Campbell was born in San Francisco, California. He was the son of famed astronomer William W. Campbell, the head of the Lick Observatory and future president of the University of California. At the time the United States entered World War I in April 1917, he was a student at Harvard University noted for his athletic prowess. Campbell and close friend Quentin Roosevelt, the son of former President Theodore Roosevelt, immediately dropped out of college and enlisted in the United States Army. He would receive an A.B. Harvard Class of 1917
Assigned to the Air Service, Campbell learned to fly in a Curtiss Jenny aircraft and was later trained in a Nieuport fighter. He was assigned to the famous Pursuit 94th Aero Squadron (the "Hat in the ring" gang) - at this stage flying Nieuport 28 fighters. He was noted for several firsts in his service. He flew the squadron's first patrol along with two other famous aviators, Eddie Rickenbacker and Raoul Lufbery. Due to supply problems, the trio flew their first mission in unarmed planes. His first kill came while flying in an aircraft armed with only one rather than the usual two machine guns.
He shared credit with Lt. Alan F. Winslow for the squadron's first confirmed victories, which were the first victories by fighter aircraft of any American flying unit in the war. Campbell and Winslow each shot down and captured a pilot from Jasta 64w on April 14, 1918. He became the first American flying for an American unit to become an ace when he downed his fifth enemy aircraft over Lironville, France on May 31, 1918.
Campbell was awarded the Distinguished Service Cross with Oak Leaf Cluster for bravery in aerial combat over Flirey, France on May 19, 1918. He was also awarded the Croix de Guerre avec palme by the French military.

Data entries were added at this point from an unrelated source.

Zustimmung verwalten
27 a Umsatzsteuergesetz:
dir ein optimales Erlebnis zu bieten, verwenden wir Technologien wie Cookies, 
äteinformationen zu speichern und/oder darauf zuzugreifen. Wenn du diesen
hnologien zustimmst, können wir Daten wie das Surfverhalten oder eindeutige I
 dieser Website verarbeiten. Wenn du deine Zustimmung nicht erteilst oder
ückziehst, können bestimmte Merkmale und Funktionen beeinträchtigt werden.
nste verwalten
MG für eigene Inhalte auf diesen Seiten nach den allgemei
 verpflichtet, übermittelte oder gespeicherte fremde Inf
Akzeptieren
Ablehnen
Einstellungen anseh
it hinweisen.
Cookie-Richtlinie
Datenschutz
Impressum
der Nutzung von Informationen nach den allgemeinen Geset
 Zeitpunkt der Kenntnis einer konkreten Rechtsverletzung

He scored his sixth and final victory on June 5, 1918.
During this last action, Campbell was wounded by an exploding artillery shell and was sent back to the United States to recover from severe shrapnel injuries to his back. During his recuperation, he made appearances at numerous war bond rallies. Campbell hoped to return to combat and was reassigned to his squadron in November 1918. By then however the war was winding down and he saw no further frontline action before the Armistice of November 11, 1918.
After the war, he took a job for W.R. Grace and Company. He became the Vice-President of Pan-American Airways in 1939 and was named the airline's general manager in 1948. He died in Greenwich, Connecticut at the age of 94.
The serial number of Campbell's Nieuport 28C1 fighter was #6164 and was marked as squadron aircraft #10. Replicas of his aircraft along with its markings are popular with modern model builders.
Although Campbell's official victory count stands at six, Eddie Rickenbacker in his autobiography Fighting the Flying Circus credited his fellow ace with downing at least seven aircraft during the war. He also concluded that had he remained healthy, Campbell could have surpassed him and become America's leading ace of the war.